Daily Democrat (Woodland)

Chiefs sit favored for rare Super Bowl repeat

- By Dave Skretta

Nobody has won back- to- back titles since the New England Patriots successful­ly defended theirs in February 2005.

It took five decades for the Kansas City Chiefs to win a second Super Bowl. Now they have the audacity to shoot for two in two years.

Yet while Patrick Mahomes and Co. are the favorites at just about every sports book, bar or barbershop heading into the playoffs, the road to a repeat is hardly a smooth one. Nobody has won back- to- back championsh­ips since the New England Patriots successful­ly defended theirs in February 2005, the longest stretch without a repeat winner in Super Bowl history.

“It’s just historical­ly an enormous challenge for teams to come back,” said Seahawks coach Pete Carroll, who led Seattle to the 2013 NFL title but lost to the Patriots the following year. “It’s almost easier to get there and win it than it is to come back and do it a second time around. And it’s because of the shift that takes place once you win, and all that goes on through those months of the offseason, and the buildup and then the anticipati­on going through the start.”
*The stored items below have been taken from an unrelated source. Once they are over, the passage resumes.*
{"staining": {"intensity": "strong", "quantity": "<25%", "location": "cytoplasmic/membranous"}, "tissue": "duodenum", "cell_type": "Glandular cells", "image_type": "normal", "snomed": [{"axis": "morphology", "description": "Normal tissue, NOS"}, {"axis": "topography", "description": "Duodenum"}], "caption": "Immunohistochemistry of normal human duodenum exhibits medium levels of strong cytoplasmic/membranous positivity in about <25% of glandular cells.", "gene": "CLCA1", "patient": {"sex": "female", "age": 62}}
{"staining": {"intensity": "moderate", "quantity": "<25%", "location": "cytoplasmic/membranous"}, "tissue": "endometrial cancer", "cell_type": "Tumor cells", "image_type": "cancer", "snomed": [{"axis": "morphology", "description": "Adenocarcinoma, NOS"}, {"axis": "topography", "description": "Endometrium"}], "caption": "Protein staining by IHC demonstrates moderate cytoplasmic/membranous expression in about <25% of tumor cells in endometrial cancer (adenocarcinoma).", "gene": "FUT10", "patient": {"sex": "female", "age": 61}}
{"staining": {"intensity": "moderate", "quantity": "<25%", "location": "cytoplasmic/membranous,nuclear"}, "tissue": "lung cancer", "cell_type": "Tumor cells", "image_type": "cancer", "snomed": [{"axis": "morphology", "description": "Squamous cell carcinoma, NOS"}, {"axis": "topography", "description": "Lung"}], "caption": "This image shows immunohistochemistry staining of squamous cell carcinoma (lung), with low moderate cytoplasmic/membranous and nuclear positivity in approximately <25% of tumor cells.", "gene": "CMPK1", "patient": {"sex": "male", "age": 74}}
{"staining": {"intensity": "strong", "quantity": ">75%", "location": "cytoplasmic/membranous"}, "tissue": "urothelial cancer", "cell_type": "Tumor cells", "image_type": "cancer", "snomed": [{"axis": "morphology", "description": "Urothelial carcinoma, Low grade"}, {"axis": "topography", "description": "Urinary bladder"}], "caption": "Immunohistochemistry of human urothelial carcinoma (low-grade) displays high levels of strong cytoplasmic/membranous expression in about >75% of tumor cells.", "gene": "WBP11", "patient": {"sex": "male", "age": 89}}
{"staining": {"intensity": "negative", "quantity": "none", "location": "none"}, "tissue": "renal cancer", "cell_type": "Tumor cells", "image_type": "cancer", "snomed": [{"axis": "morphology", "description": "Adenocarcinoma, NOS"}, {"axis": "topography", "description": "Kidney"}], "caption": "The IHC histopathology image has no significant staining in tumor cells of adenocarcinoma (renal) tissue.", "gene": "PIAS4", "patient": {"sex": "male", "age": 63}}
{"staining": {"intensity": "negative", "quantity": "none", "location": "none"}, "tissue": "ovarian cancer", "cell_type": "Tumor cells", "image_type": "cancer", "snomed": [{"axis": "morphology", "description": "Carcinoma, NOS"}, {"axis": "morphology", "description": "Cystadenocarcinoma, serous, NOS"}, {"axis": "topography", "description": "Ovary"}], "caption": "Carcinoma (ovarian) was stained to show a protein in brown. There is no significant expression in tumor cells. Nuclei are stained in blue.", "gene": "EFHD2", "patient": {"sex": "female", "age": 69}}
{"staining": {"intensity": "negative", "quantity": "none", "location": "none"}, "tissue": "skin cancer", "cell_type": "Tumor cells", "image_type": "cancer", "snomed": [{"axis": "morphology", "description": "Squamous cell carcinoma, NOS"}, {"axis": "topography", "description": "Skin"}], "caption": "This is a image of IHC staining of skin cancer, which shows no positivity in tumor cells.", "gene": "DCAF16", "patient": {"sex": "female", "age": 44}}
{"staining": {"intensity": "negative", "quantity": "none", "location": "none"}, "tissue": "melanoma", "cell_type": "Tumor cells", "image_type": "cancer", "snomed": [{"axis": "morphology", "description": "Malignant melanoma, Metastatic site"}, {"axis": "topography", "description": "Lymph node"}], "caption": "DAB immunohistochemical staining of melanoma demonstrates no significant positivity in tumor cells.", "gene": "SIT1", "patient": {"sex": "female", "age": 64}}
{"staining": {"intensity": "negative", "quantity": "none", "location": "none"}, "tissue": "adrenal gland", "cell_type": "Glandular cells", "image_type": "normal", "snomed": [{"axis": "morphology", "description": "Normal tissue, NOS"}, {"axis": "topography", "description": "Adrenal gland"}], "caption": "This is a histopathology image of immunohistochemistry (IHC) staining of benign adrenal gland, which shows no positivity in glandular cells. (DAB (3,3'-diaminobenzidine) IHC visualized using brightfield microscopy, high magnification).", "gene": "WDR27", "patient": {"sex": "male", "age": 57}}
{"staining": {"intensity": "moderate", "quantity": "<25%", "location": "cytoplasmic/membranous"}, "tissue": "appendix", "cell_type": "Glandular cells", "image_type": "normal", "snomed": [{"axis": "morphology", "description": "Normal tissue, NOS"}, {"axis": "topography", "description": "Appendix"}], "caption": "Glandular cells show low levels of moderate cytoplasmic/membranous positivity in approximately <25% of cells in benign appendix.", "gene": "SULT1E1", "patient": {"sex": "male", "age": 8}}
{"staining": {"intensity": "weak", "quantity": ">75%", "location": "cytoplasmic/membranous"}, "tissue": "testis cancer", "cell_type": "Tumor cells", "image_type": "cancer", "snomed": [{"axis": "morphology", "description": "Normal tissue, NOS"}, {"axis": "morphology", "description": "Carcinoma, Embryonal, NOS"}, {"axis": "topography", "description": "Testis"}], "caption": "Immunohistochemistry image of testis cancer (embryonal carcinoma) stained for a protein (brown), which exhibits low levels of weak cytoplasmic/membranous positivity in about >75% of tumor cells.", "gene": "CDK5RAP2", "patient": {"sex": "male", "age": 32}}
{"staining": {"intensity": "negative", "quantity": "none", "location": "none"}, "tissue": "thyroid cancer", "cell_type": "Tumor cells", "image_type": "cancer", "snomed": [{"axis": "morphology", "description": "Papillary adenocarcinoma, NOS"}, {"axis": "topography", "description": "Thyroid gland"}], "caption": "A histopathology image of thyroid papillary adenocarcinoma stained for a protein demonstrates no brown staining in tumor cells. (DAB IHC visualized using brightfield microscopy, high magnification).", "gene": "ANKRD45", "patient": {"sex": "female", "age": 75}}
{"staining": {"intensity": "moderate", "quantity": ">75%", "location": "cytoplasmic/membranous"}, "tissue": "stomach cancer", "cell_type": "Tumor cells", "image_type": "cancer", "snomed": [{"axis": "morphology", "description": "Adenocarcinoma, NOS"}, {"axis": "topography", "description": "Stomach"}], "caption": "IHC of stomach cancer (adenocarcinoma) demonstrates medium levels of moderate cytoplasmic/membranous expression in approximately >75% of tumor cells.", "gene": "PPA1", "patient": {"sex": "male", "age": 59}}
That’s certainly one reason why repeating is so difficult. There are dozens of others.

The schedule of defending champions is often more difficult, and you are bound to get your opponent’s best shot any given week. Injuries and luck inevitably play a factor.

The salary cap, the NFL draft and free agency are designed to create parity, giving more teams an opportunit­y to make the playoffs.

The result? Over the last 20 years, seven defending champions failed to make the postseason at all. Three more were knocked out of the playoffs in the wildcard round and five more in the divisional round, which means just a quarter of Super Bowl winners were able to reach the conference championsh­ip game.

During one stretch from 2006- 13, every champion either missed the playoffs or lost its first game.

“I mean, you have to be able to take it up another notch without getting so tied into it that you completely can’t function,” Chiefs coach Andy Reid said. “Sometimes you can just try to so hard that everything goes the opposite way. You have to work within it and rise up to those challenges, and try to maximize what you think you’re capable of.”